L’opzioni siriana di Washington

La decisione è forte tanto quanto attesa: anche gli Stati Uniti si apprestano a riconoscere formalmente quale rappresentante ufficiale del popolo siriano la Coalizione nazionale dell’opposizione, formatasi settimane fa in Qatar con l’adesione di buona parte dei movimenti ostili al regime di Assad. Un passo in più di Washington verso un ruolo maggiormente attivo nel conflitto dato che riconoscere la Coalizione nazionale permette agli americani non solo di sostenere politicamente in modo più esplicito queste forze, ma anche di rafforzare (seppure con discrezione) il limitato sostegno militare finora offerto loro.

Una mossa prevista, che tuttavia non ha mancato di generare discussioni in seno all’Amministrazione Obama, vista la presenza – fra le file degli oppositori – di movimenti davvero imbarazzanti. Il capo della Casa Bianca, nell’annunciare la sua decisione, ha detto di considerare la Coalizione nazionale «sufficientemente inclusiva». Che sia molto inclusiva, non v’è dubbio alcuno; anzi, un po’ di selezione in più alla porta d’ingresso non avrebbe guastato. Se il presidente di questo consiglio delle opposizioni, il sunnita Ahmed Moaz al-Khatib è un moderato rispettato e con una visione politica anti-settaria, altre presenze sono inquietanti. Prima fra tutte quella del movimento jihadista al-Nusra, collegato ad al-Qaeda e formato da miliziani che hanno operato in Iraq negli anni neri del terrore jihadista.
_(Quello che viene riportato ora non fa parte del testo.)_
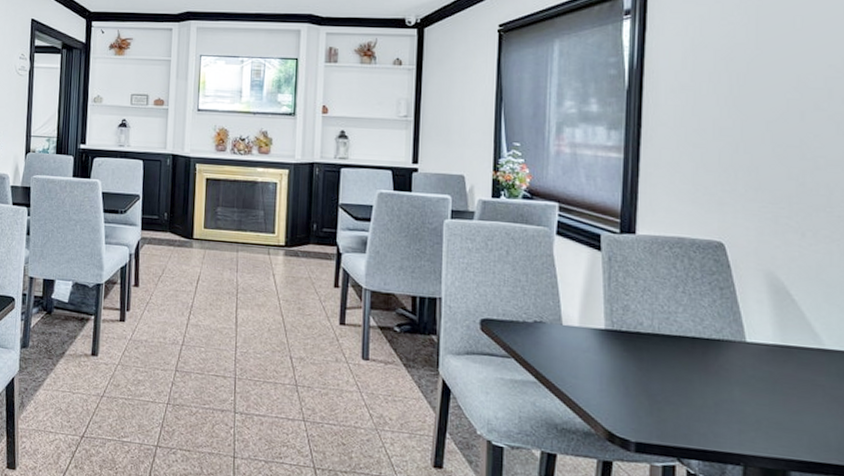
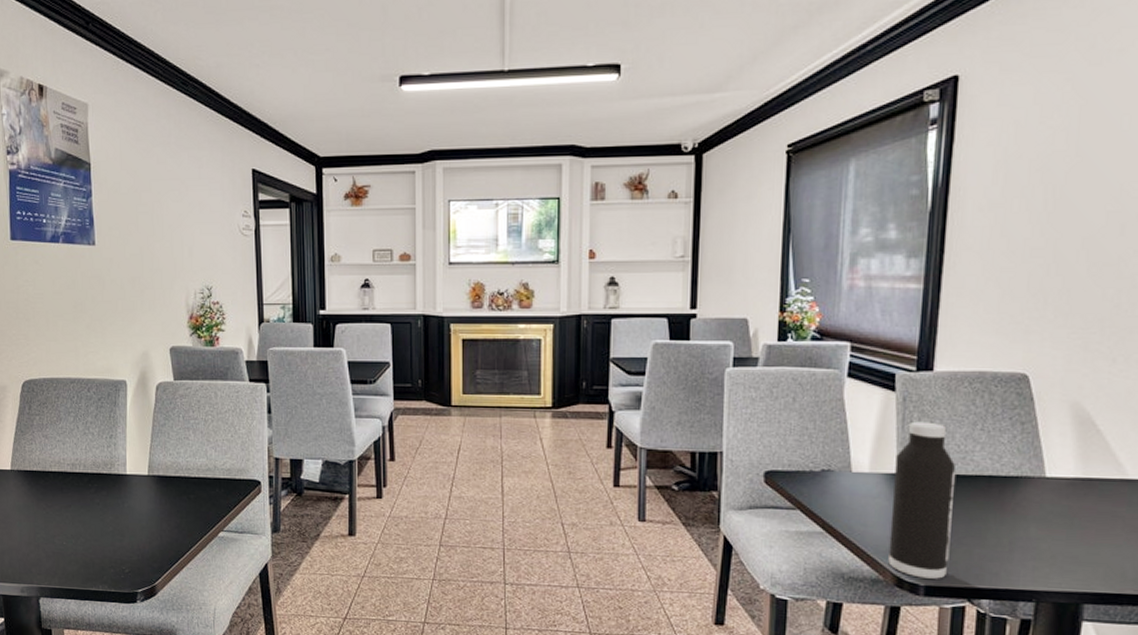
water bottle: none [599,280,661,436] -> present [888,421,956,579]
Ma poco rassicurante è anche la presenza massiccia di esponenti di movimenti salafiti, sostenuti e finanziati dai Paesi del Golfo, portatori di una visione intollerante dell’islam e del Medio Oriente (e su chi abbia diritto di abitarlo). Lo slogan Alawi tabut, Masih Beirut (gli alawiti all’inferno e i cristiani cacciati a Beirut) è triste e barbaro, foriero di nuove tragedie. Se i jihadisti non fanno mistero delle proprie intenzioni violente, i salafiti mantengono un’ambiguità minacciosa.